▶ _Requirement_
Reproduce the records below exactly as they appear, omitting any pictures they contain.

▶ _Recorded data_
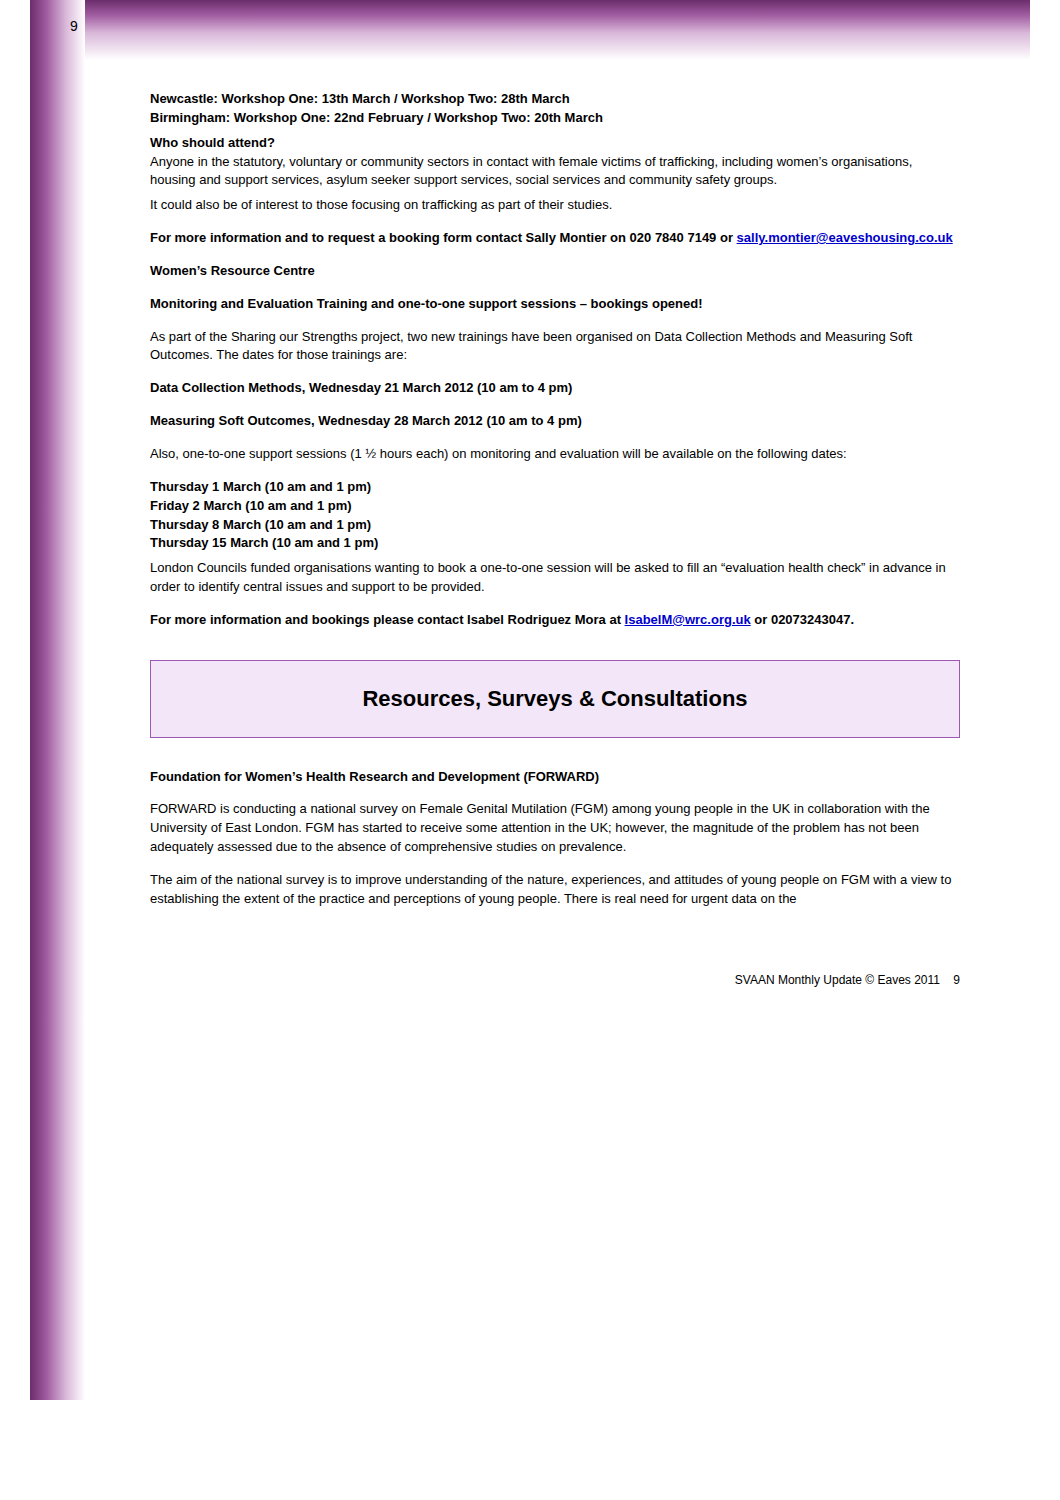9
Newcastle: Workshop One: 13th March / Workshop Two: 28th March
Birmingham: Workshop One: 22nd February / Workshop Two: 20th March
Who should attend?
Anyone in the statutory, voluntary or community sectors in contact with female victims of trafficking, including women’s organisations, housing and support services, asylum seeker support services, social services and community safety groups.
It could also be of interest to those focusing on trafficking as part of their studies.
For more information and to request a booking form contact Sally Montier on 020 7840 7149 or sally.montier@eaveshousing.co.uk
Women’s Resource Centre
Monitoring and Evaluation Training and one-to-one support sessions – bookings opened!
As part of the Sharing our Strengths project, two new trainings have been organised on Data Collection Methods and Measuring Soft Outcomes. The dates for those trainings are:
Data Collection Methods, Wednesday 21 March 2012 (10 am to 4 pm)
Measuring Soft Outcomes, Wednesday 28 March 2012 (10 am to 4 pm)
Also, one-to-one support sessions (1 ½ hours each) on monitoring and evaluation will be available on the following dates:
Thursday 1 March (10 am and 1 pm)
Friday 2 March (10 am and 1 pm)
Thursday 8 March (10 am and 1 pm)
Thursday 15 March (10 am and 1 pm)
London Councils funded organisations wanting to book a one-to-one session will be asked to fill an “evaluation health check” in advance in order to identify central issues and support to be provided.
For more information and bookings please contact Isabel Rodriguez Mora at IsabelM@wrc.org.uk or 02073243047.
Resources, Surveys & Consultations
Foundation for Women’s Health Research and Development (FORWARD)
FORWARD is conducting a national survey on Female Genital Mutilation (FGM) among young people in the UK in collaboration with the University of East London. FGM has started to receive some attention in the UK; however, the magnitude of the problem has not been adequately assessed due to the absence of comprehensive studies on prevalence.
The aim of the national survey is to improve understanding of the nature, experiences, and attitudes of young people on FGM with a view to establishing the extent of the practice and perceptions of young people. There is real need for urgent data on the
SVAAN Monthly Update © Eaves 2011 9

▶ _Response for this exercise_
9
Newcastle: Workshop One: 13th March / Workshop Two: 28th March
Birmingham: Workshop One: 22nd February / Workshop Two: 20th March
Who should attend?
Anyone in the statutory, voluntary or community sectors in contact with female victims of trafficking, including women’s organisations, housing and support services, asylum seeker support services, social services and community safety groups.
It could also be of interest to those focusing on trafficking as part of their studies.
For more information and to request a booking form contact Sally Montier on 020 7840 7149 or sally.montier@eaveshousing.co.uk
Women’s Resource Centre
Monitoring and Evaluation Training and one-to-one support sessions – bookings opened!
As part of the Sharing our Strengths project, two new trainings have been organised on Data Collection Methods and Measuring Soft Outcomes. The dates for those trainings are:
Data Collection Methods, Wednesday 21 March 2012 (10 am to 4 pm)
Measuring Soft Outcomes, Wednesday 28 March 2012 (10 am to 4 pm)
Also, one-to-one support sessions (1 ½ hours each) on monitoring and evaluation will be available on the following dates:
Thursday 1 March (10 am and 1 pm)
Friday 2 March (10 am and 1 pm)
Thursday 8 March (10 am and 1 pm)
Thursday 15 March (10 am and 1 pm)
London Councils funded organisations wanting to book a one-to-one session will be asked to fill an “evaluation health check” in advance in order to identify central issues and support to be provided.
For more information and bookings please contact Isabel Rodriguez Mora at IsabelM@wrc.org.uk or 02073243047.
Resources, Surveys & Consultations
Foundation for Women’s Health Research and Development (FORWARD)
FORWARD is conducting a national survey on Female Genital Mutilation (FGM) among young people in the UK in collaboration with the University of East London. FGM has started to receive some attention in the UK; however, the magnitude of the problem has not been adequately assessed due to the absence of comprehensive studies on prevalence.
The aim of the national survey is to improve understanding of the nature, experiences, and attitudes of young people on FGM with a view to establishing the extent of the practice and perceptions of young people. There is real need for urgent data on the
SVAAN Monthly Update © Eaves 2011 9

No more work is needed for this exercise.